Au-delà des aspects purement juridiques et relatifs au contentieux de la discrimination syndicale (existence d’un faisceau d’indices, dissimulation de l’intention discriminatoire, incapacité de l’employeur à s’expliquer alors qu’il dispose de tous les éléments de faits…), cet arrêt met en évidence une pratique managériale persistante et peu glorieuse dans l’entreprise SAP en France.
Il a fallu 7 ans de procédure pour que le salarié puisse faire reconnaître son préjudice dans un arrêt d’appel. Pendant ces 7 ans, le salarié a vu défiler à la tête de SAP France 4 directeurs généraux, 5 directrices des ressources humaines et une pléthore de directeurs de relations sociales.
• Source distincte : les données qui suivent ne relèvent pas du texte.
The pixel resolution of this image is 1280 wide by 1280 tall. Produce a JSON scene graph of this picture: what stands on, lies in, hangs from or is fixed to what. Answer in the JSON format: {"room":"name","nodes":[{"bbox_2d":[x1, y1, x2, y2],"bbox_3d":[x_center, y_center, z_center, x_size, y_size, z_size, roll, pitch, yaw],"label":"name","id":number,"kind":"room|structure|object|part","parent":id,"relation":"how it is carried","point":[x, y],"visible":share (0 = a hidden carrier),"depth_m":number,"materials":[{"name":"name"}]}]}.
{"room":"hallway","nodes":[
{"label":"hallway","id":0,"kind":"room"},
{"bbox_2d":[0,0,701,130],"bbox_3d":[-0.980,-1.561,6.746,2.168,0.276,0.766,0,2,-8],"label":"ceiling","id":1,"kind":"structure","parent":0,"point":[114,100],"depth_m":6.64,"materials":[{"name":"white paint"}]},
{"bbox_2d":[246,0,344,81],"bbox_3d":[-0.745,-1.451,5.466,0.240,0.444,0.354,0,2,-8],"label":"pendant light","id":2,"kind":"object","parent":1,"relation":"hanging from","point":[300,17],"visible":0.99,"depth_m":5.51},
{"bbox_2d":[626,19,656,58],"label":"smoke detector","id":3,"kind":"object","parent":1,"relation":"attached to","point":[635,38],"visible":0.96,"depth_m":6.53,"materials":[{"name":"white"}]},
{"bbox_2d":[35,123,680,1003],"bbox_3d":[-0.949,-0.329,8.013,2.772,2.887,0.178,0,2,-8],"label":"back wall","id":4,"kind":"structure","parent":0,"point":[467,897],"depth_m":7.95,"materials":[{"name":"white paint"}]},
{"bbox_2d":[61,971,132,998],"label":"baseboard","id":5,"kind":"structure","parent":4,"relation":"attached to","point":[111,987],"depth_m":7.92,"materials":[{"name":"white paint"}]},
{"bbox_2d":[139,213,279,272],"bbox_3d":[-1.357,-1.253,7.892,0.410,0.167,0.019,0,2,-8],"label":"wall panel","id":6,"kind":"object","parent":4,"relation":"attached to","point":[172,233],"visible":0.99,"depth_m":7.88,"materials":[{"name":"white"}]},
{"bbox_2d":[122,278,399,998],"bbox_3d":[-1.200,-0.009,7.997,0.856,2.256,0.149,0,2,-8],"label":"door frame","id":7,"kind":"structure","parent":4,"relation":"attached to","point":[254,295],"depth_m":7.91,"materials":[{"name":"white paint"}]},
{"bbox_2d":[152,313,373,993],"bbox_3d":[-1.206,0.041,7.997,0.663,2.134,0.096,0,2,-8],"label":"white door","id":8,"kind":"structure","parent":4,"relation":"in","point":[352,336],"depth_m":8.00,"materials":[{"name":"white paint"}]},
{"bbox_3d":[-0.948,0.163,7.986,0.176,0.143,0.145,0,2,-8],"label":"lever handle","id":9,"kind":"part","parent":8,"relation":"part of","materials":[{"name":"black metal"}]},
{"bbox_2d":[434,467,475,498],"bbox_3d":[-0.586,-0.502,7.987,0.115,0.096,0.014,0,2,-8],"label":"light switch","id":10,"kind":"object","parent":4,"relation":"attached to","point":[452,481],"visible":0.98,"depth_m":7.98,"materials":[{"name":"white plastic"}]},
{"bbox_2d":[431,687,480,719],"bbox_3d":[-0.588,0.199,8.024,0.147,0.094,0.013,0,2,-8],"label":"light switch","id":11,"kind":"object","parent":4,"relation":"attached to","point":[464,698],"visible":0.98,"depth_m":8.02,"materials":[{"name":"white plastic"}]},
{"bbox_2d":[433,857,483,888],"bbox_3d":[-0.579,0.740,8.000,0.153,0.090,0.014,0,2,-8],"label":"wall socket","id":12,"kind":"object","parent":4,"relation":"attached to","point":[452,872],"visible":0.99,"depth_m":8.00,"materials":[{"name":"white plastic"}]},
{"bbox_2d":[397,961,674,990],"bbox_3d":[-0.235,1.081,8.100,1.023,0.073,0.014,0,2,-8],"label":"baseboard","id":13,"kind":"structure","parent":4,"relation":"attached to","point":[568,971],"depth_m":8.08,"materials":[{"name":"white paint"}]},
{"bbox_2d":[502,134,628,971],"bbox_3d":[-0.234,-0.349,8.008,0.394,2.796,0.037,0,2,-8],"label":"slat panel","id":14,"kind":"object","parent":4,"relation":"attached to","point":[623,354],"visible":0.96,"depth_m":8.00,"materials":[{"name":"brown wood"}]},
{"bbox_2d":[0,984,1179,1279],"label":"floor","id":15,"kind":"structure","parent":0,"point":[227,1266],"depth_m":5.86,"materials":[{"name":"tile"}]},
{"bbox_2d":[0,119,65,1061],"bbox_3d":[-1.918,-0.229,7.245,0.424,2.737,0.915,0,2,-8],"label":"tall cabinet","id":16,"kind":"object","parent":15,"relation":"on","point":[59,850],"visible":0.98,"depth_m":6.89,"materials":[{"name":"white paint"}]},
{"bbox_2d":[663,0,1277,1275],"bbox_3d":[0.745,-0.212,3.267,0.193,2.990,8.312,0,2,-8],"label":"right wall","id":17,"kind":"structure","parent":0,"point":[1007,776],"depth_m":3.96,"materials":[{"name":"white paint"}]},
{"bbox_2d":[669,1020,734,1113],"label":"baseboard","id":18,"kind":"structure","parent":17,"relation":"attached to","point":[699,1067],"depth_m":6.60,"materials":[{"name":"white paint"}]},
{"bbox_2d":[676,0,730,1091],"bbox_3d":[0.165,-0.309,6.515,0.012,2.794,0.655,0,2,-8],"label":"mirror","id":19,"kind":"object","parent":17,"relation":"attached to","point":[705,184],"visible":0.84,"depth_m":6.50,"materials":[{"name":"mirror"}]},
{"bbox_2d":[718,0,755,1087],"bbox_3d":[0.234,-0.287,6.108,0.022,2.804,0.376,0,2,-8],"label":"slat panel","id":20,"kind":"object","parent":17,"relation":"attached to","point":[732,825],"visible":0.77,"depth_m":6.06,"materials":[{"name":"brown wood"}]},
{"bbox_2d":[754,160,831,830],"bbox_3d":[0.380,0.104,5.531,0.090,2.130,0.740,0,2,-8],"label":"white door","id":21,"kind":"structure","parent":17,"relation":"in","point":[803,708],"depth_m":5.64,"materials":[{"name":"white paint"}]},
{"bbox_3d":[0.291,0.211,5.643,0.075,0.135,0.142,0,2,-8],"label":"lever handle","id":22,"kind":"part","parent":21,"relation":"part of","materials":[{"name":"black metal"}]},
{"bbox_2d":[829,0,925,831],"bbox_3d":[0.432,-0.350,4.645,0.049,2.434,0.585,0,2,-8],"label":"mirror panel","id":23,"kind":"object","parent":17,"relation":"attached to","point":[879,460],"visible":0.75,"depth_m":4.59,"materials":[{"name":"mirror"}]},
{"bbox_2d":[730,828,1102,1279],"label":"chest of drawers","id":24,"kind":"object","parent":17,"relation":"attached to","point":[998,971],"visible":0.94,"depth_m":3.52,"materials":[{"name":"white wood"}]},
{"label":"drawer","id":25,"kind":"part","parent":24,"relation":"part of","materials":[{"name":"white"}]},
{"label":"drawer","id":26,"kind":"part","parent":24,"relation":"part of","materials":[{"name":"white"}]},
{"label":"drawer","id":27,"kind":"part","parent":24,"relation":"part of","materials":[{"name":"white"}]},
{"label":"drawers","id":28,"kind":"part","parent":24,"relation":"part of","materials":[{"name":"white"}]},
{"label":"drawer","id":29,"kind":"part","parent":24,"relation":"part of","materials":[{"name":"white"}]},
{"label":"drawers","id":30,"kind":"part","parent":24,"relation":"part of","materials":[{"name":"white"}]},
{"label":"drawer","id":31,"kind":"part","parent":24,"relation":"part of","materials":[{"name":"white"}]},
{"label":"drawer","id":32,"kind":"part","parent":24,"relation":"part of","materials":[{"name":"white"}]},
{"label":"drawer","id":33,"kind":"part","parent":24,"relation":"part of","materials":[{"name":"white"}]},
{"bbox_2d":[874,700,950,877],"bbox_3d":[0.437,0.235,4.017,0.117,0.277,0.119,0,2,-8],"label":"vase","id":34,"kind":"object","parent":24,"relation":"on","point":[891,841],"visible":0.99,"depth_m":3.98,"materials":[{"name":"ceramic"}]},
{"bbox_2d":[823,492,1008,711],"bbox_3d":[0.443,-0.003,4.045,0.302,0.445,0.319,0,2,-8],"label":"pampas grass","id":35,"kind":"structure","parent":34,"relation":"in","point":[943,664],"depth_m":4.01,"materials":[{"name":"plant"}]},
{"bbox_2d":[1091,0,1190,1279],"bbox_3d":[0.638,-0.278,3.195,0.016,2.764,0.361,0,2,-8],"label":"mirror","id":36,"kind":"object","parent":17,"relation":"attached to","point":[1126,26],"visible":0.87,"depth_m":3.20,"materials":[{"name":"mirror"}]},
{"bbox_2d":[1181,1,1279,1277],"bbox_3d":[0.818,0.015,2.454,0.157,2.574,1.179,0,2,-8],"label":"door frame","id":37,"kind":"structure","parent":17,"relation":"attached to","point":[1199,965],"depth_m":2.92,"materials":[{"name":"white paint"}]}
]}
Aucun de ces représentants SAP ne tentera de mettre fin à une situation dénoncée, prouvée et finalement reconnue par une autorité indépendante.
D’une part, on peut se demander si le renouvellement rapide à la tête de l’entreprise n’incite pas les dirigeants à ignorer les problèmes et à les transférer à leurs successeurs : à chacun sa croix… C’est de bonne guerre, diront les cyniques mais cela révèle également un sentiment d’irresponsabilité assumée.
C’est l’« entreprise » qui a été condamnée...
D’autre part, suite à l'arrêt du 21 juin 2016 de la Cour d’appel de Versailles, la DRH et le DRS ont été interpelés en réunion de CE sur la condamnation de SAP France pour discrimination syndicale. Ni l’une, ni l’autre ne se sont sentis concernés : c’est l’« entreprise » qui a été condamnée, pas eux…
Enfin, depuis quelques années, l’approche sociale de SAP France prend une forme plus en plus arrogante et méprisante envers les représentants du personnel, qu’ils soient « constructifs » ou non.
Sans doute encouragés par l’air du temps, confiante dans ses capacités à masquer ses turpitudes (arbitraire, subjectivité, mauvaise foi, déloyauté etc. ) derrière un déluge de communication ultra-positive (« people care »…) et un récit naïf, la direction de SAP France ne cesse de prendre des risques autant civils que pénaux. Charge à ses successeurs de les traiter, si jamais ces risques se réalisaient.
La discrimination syndicale (positive comme négative) en fait partie ; elle est délibérée même si elle reste dissimulée dans l’entreprise. Les déclarations d’intentions de « lutter contre toute discrimination » ne font que donner le change ; la réalité demeure plus lâche.